The Impact of Child Sexual Abuse on Families

With much anguish and difficulty we make our way through life after being a child sexual abuse survivor and rarely think of the impact this had on our family

In my family I had four siblings, two sisters and two older brothers. One sister, a year younger than me, slept on the top bunk. She told me when I was going through recovery that she witnessed it (calling me back the next day to say that her husband said that I had made up my sexual abuse and denying that we had had the previous day’s communication). We have been estranged for many years. In today’s language she would probably be diagnosed as bi-polar as she is intermittently loving and gracious and then screaming and angry. Over the years I wearied of her many up and down moods and despite periodic attempts through the years to become close it has never happened and I have pretty much given up hope that it ever will. It’s best we don’t communicate. I have heard that sometimes witnesses to a trauma are more traumatized than the actual victim. Perhaps this is what happened.

My baby sister, sleeping in the crib next to our bunk bed saw my father rape me. She wet the bed till she was ten and didn’t speak until she was ten except in baby prattle and a confusing lisp that only I could understand. When she was born my mother turned her over to me to raise. I was nine years old. As the only child who actually liked working hard I had already become the family housekeeper at the age of eight and now I was a mother (and my father’s unwilling mistress at the age of 13). Jeanne was killed in a car accident at the age of 25 after sending me a letter, followed by a phone call saying she didn’t have long to live. Despite the accident being the fault of the other driver I think she had a death wish.

My oldest brother was an alcoholic from the age of 15 till in his early 70s. He died at the age of 74 unable to have a coherent conversation, always mumbling about his life, he couldn’t remember how many times he had been married and thought he might have one child but thinks he was disowned by him, his anger at dad about what he had done to me and alternately raging against his life and struggling to make sense out of the broken pieces of our family. My other brother is still alive. He has hidden his anguish behind the Catholic religion. One would think that would be a good thing but it has turned him into a controlling and dogmatic zealot. The last time we had a phone conversation he badgered me over and over because I do not believe only Catholics go to heaven, something he is adamant about. I finally hung up on him.  He writes cruel letters to family members. My aunt who was dying of cancer received one from him saying that because she wasn’t Catholic she wouldn’t go to heaven. When my daughter lost her 25 year old son to a motorcycle accident he wrote her telling her that her son would not go to heaven as he wasn’t Catholic.
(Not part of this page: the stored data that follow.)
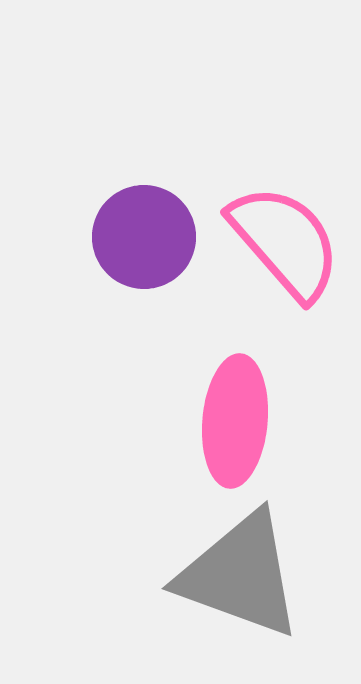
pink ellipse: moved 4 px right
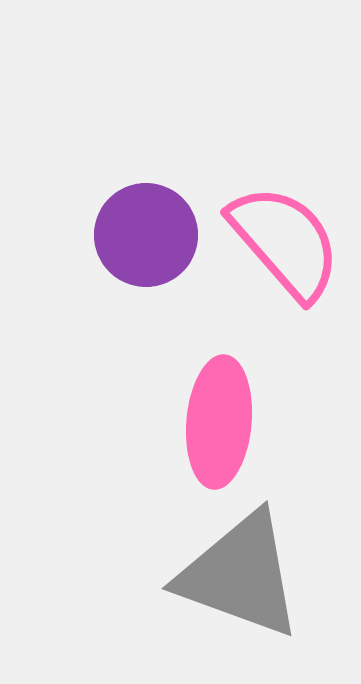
purple circle: moved 2 px right, 2 px up
pink ellipse: moved 16 px left, 1 px down
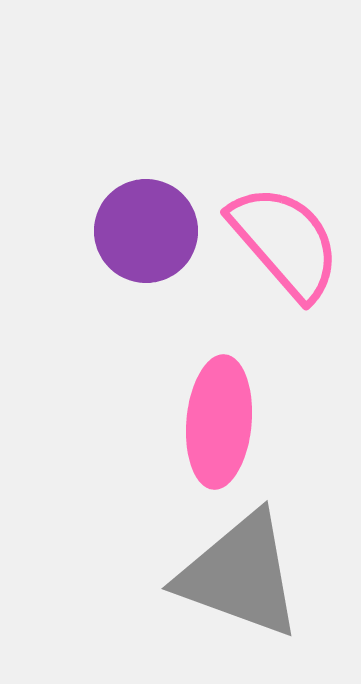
purple circle: moved 4 px up
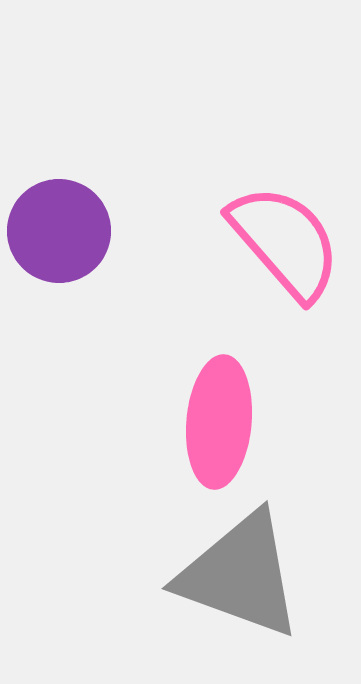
purple circle: moved 87 px left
There’s not a normal one in the bunch, unless you count me and it took me five years of intense recovery to get my head on straight.
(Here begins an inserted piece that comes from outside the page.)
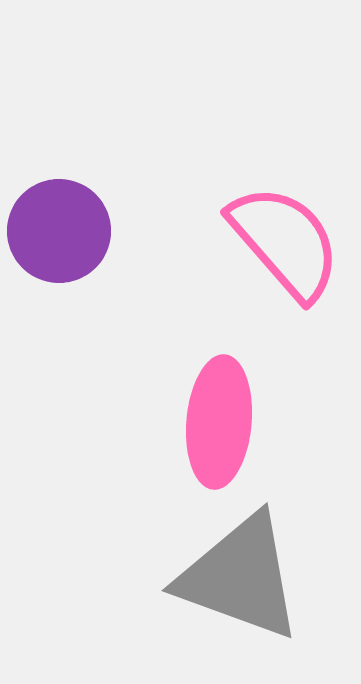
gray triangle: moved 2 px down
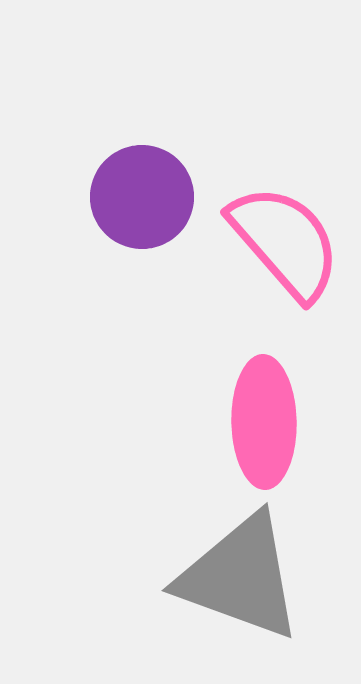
purple circle: moved 83 px right, 34 px up
pink ellipse: moved 45 px right; rotated 6 degrees counterclockwise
Every family member in a house of child sexual abuse is impacted. The mother who wished she could do more to save her daughter but has been brainwashed by the patriarchal father who tells her there is nothing wrong with this. They do it in the Appalachian District all the time.  We are all connected, emotionally and mentally. We all know this is a house of deep despair and sadness. We are unable to communicate, unable to reach out to one another, scarred for life unless we enter a program of recovery. The patriarchal father always has a codependent mother.  If it is a house of domestic violence on top of child sexual abuse there seems no hope for the children or the mother who is intimidated into being a slave of all her husband’s dictates.
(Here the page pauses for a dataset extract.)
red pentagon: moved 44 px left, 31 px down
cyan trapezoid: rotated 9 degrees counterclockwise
Keep in mind that children of an untreated child sexual abuse victim stand a five times greater chance of being molested themselves. You don’t want your child to live a life of despair. Get help before it is too late. Child sexual abuse is a multi-generational problem. Untreated it will impact generation after generation. Three quarters of my female friends were sexually abused in some way as a child. Is this just a coincidence? No. One in four girls and one in six boys is sexually abused as a child. When you think of the ripple effect it had on all the family members in all of these victims the number becomes enormous. These are the future adults in our lives.

In my memoir, I Never Heard A Robin Sing, I write:

My family life reminded me of a camp of mutilated and injured soldiers from some obsolete war, indescribable in its agony.  All the figures were shadowy and disoriented, as if only half alive and that half living in a well of misery.  We moved in and out of our days appearing to wait for some catastrophic happening, all of us knowing that once it did, we were ill prepared to handle it.

Even in times of anguish, the wounded family seems unable to bond together and fight the battle from within.  Lost and desolate, we carry our pain, a load that grows with each passing day, until it becomes more burdensome than our lives can handle.